Comparison with Industry Approaches
| Dimension | neXus | Google DeepMind | OpenAI | Microsoft Research |
|---|---|---|---|---|
| Coordination | Stigmergy (indirect) | Central scheduler | Central orchestrator | Central pipeline |
| Storage | Blob-native (R2/S3) | Proprietary DB | Proprietary DB | SQL + Blob hybrid |
| Scaling | Linear (add nodes) | Sub-linear (cluster size) | Sub-linear (cluster size) | Sub-linear (pipeline width) |
| LLM cost | Called only for new branches | Heavily used in pipeline | Heavily used in pipeline | Heavily used in pipeline |
| Backup | Incremental sync to object store | WAL + replication | WAL + replication | WAL + replication |
| Determinism | Full replay from cursor | None | None | Partial |
| WASM target | Yes (primary) | No | No | No |
Heterogeneous Storage: Same Graph, Any Backend
The architecture is storage-agnostic by design. The Storage trait defines the interface; any backend that implements it speaks the same FIH protocol, writes the same Fact format, and produces the same FlushCursor stream.
FlushCursor is the universal cursor. Whether stored in SQLite, KV, R2 metadata, or a blockchain transaction, the format is identical:
{
"last_flushed_at": "1748266190",
"partition": "project-alpha"
}This means:
- A developer working on a local database can hand their cursor to an edge deployment.
- The edge node reads from fast key-value storage, writes to object storage, advances the cursor.
- A governance contract on-chain verifies the cursor chain without re-executing.
- All three share the same backup: incremental sync to a secondary object store.
The storage choice is a deployment detail, not an architectural decision.
The Verified Knowledge Graph as Economic Bedrock
The parallel with Bitcoin is structural, not metaphorical.
| Bitcoin | neXus |
|---|---|
| Block = bundle of transactions | FlushResult = bundle of verified Facts |
| Block hash = chain anchor | FihHash = content-addressed Fact ID |
| Difficulty = hash work required | Depth = cross-validation chains required |
| 51% attack = rewrite history | Fact forgery = rebuild all dependent validations |
| Halving = block reward decreases | Accumulation = each Fact increases graph value |
As the Fact graph grows, the cost of forging or reverting a Fact grows proportionally to the number of dependent validations.
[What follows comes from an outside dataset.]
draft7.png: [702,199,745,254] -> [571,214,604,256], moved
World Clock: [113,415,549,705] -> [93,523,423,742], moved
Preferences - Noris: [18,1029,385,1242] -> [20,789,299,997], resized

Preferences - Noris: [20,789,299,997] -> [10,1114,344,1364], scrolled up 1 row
A Fact that sits at the root of 10,000 subsequent Facts cannot be altered without rebuilding the entire subgraph – a cost that becomes prohibitive long before the graph reaches 1M Facts.
This creates the economic conditions for a research economy:
- Provenance: Every Fact is permanently linked to its origin Intent and creator.
- Attribution: Derivative Facts implicitly cite their ancestors via from_facts.
- Auditability: The entire trajectory from gap detection to validated result is traced through Fact-Intent-Fact chains.
- Scarcity by depth: A Fact deeply embedded in the validation network is more valuable than a surface Fact, because it is harder to replicate and has more supporting evidence.
In this economy, tokens are not mined – they are earned by contributing to the depth and breadth of the verified knowledge graph.
Conclusion
neXus competes on cost efficiency per unit of accumulated knowledge. A system that stores every Fact, never forgets, and runs OODA loops in the common case without LLM calls will, over time, accumulate a knowledge graph that grows deeper with each validated result. The cost of maintaining that graph does not grow with its size — only the storage cost of additional Parquet files. At $5 per worker per month, a thousand-node research deployment costs less than a single engineer. No existing approach — academic, industrial, or governmental — can match this ratio of operational cost to knowledge accumulation rate.
The architecture is simple not because it is naive, but because complexity has been moved from the runtime (coordination protocols, distributed transactions, consensus) into the data model (content-addressed Facts, append-only log, cursor-based replay). This is the same insight that made Git successful: make the data model simple and powerful, and the runtime becomes an implementation detail.